In the resurrection of Jesus Christ, more has happened than simply the validation of Jesus’ life, teachings, example. The resurrection of Jesus Christ means that all of the powers in this world that oppress us have been put in their proper place. It means that we are not a people without hope. It means that we are never alone. It means that God is not aloof or disconnected from our present lives, needs, circumstances, and pain.
It means that when you get to a point in your life when it all seems to much, when you feel like there is no hope, when it seems like all the bad things that are getting you down are going to stick around forever, when it seems like life is nothing more than pain and death, you and I can remember that we are the people of the resurrection, and as such, we can look at those powers of injustice and oppression, those things within us and around us that are running amok in our lives and in our world, those things that mock our sense of God’s love and mercy, fairness and justice, the things that seem to threaten the very foundations of our faith, and we can remember the time when by all accounts our Savior was dead and sealed in a tomb, and death itself was dancing on his grave, but the God who is always right on time showed up, and said “Stop! Wait! There is one more thing.”
And that is the good news for Easter, good news for all our tomorrows, and hope for the world. Because if Jesus is not in that tomb, then Jesus is in all places. Easter means that Jesus is not in the tomb, he is in the midst of our lives. He is not in the tomb, he is working through people like us, attending to the sick and the dying. He is not in the tomb, he is at the graveside, attending to the grieving. He is not in the tomb, he is working through his church to make disciples of Jesus Christ for the transformation of the world.
He is in all places, in all situations, in each and every broken heart, in every tear shed, and in each and every parched and barren place where justice is yet to roll down like waters, and righteousness like an ever-flowing stream.
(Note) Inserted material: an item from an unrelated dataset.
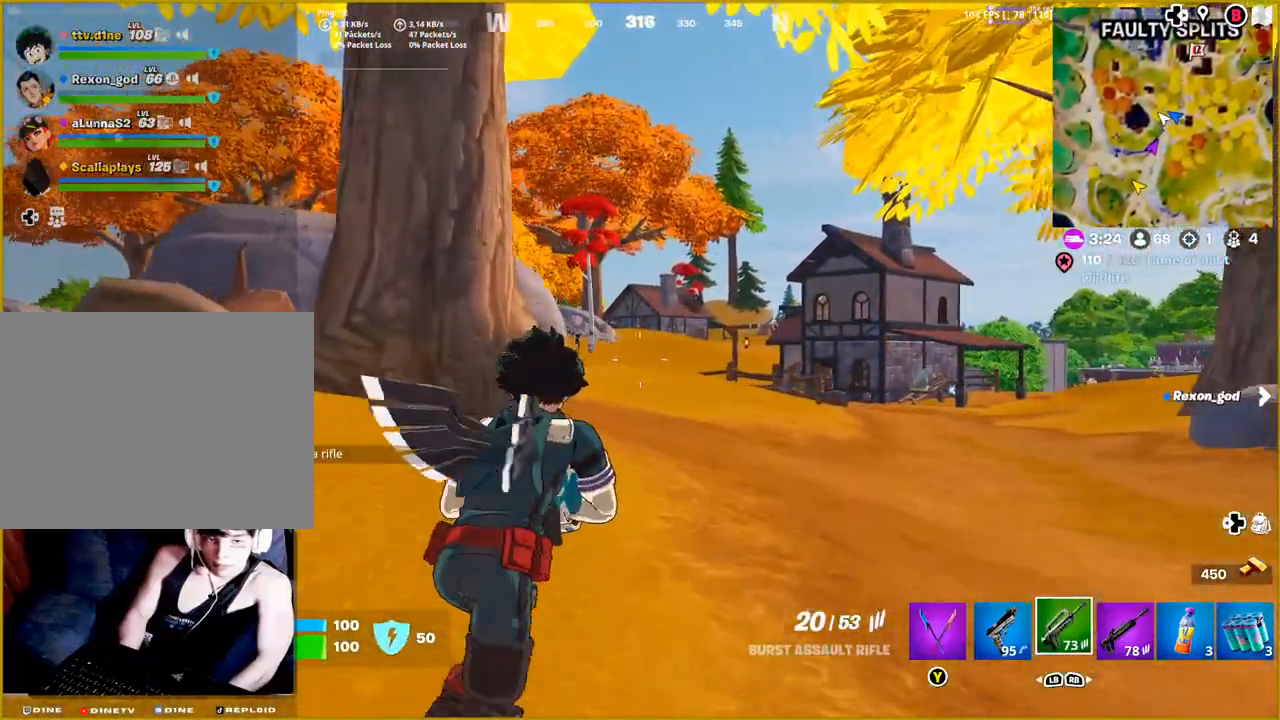
{"buttons": ["L2"], "left_stick": "up", "right_stick": "center", "events": [[417, "right_stick", "center"], [450, "L2", "down"], [500, "left_stick", "up"]]}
And when it seems like there is no hope and the forces of evil and death have won, I tell you, there is one more thing. Easter people raise your voices and let not your eyes be downcast. God is with us and this God has vanquished death forever which means that sin and death do not triumph and love wins. The resurrection of Jesus Christ is God’s great “one more thing” and that is why we gather, and that is why we worship, and that is why we sing the worlds of the old hymn saying “He arose, he arose, hallelujah! Christ arose!”
Gloria In Excelsis Deo.
pleasanthillchristianchurchpinkhillnc said:
Great, hope filled message! As a Christian minister, I find people are confused as to why I can keep being optimistic in light of what’s going on in the world. I do get concerned at times, but then I’m reminded of who I am as a child of God who has received His grace and forgiveness and that by faith we overcome the world. I’m realistic about the suffering all around, but I’m also optimistic that God has already determined the end of all things, and He rules and shall rule for eternity. Amen.